Não nos Deixeis Cair em Tradição, o álbum da dupla, é uma obra de recontextualização, uma bomba de deflagração que estilhaça lógicas territoriais e temporais, que funde territórios num novo e único espaço — inventado no preciso momento em que, usando como matéria única os sons dos instrumentos, vozes e ambientes recolhidos no portal desde 2011, Tiago Pereira e Sílvio Rosado cortam e colam, recortam e voltam a colar.
Entre a arte gráfica criada para a edição por Pedro Lourenço descobrimos um pobre Galo de Barcelos, boneco de louça partido em vários pedaços. O trabalho dos Sampladélicos não é estilhaçar a tradição.
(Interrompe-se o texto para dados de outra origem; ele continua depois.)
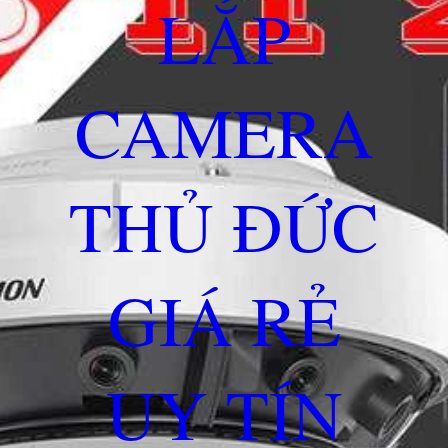
LẮP
CAMERA
THỦ ĐỨC
GIÁ RẺ
UY TÍN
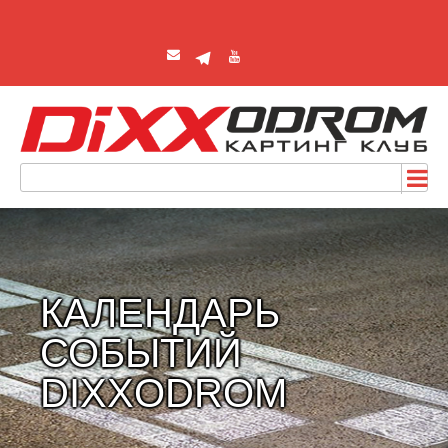
КАЛЕНДАРЬ
СОБЫТИЙ
DIXXODROM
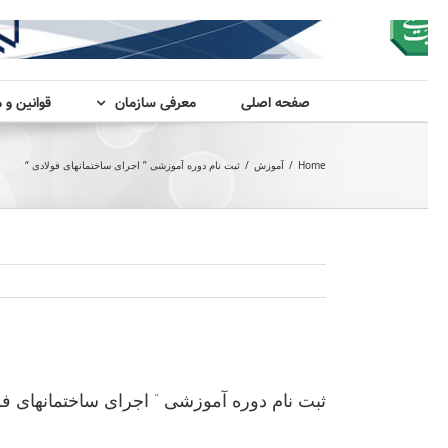
صفحه اصلی
معرفی سازمان
قوانین و 
Home
/
آموزش
/
ثبت نام دوره آموزشی ” اجرای ساختمانهای فولادی “
View
Larger
ثبت نام دوره آموزشی ” اجرای ساختمانهای فو
Image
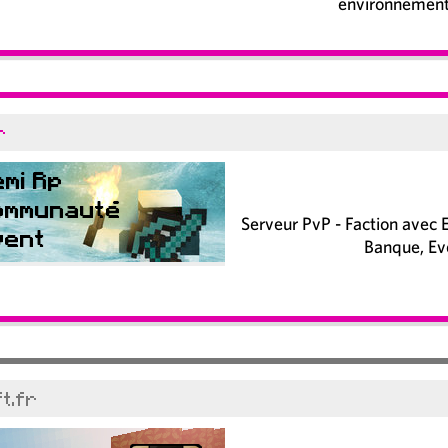
environnement
r
Serveur PvP - Faction avec 
Banque, Eve
t.fr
O que os Sampladélicos fazem em Não nos deixeis cair em tradição (grande título, já agora) é voltar a colar as peças do bicho escaqueirado. Bicho tradicional continuará a ser, mas iremos vê-lo, e ele a si mesmo, sob uma luz diferente. As 16 faixas que compõem o disco são um festim: trad-moderno, electro-ancestral, global bem localizado.
Bombos e adufes trabalhados até se transformarem em techno orgânico, violas campaniças e braguesas ondulando em bordão que os Animal Collective gostariam de ter inventado, vozes vindas das profundezas do tempo, quais fantasmagorias sobrevoando música ambiental inventada com o som manipulado de acordeões. Toda uma diversidade de sotaques (de norte a sul do país) e tradições em feliz colisão e sem outro guia que não o prazer da descoberta. Ouve-se o território: os badalos do rebanho, o amolador, o vento e a flauta do pastor. Ouvem-se polifonias vocais ou trava-línguas algarvios trabalhados com ritmo.
Aqui, a música tradicional como matéria criativa passível de mil moldagens, criando um efeito que pode tanto pode ser hipnótico como arrebatador, alucinado, divertido, melancólico, assustador ou diabolicamente lúdico. Não há programa a seguir, não há manifesto a cumprir: apenas o prazer da invenção e o carinho pela obra registada, transformada em homenagem à sua vitalidade. Uma viagem surpreendente. Vivíssimos, estes Sampladélicos.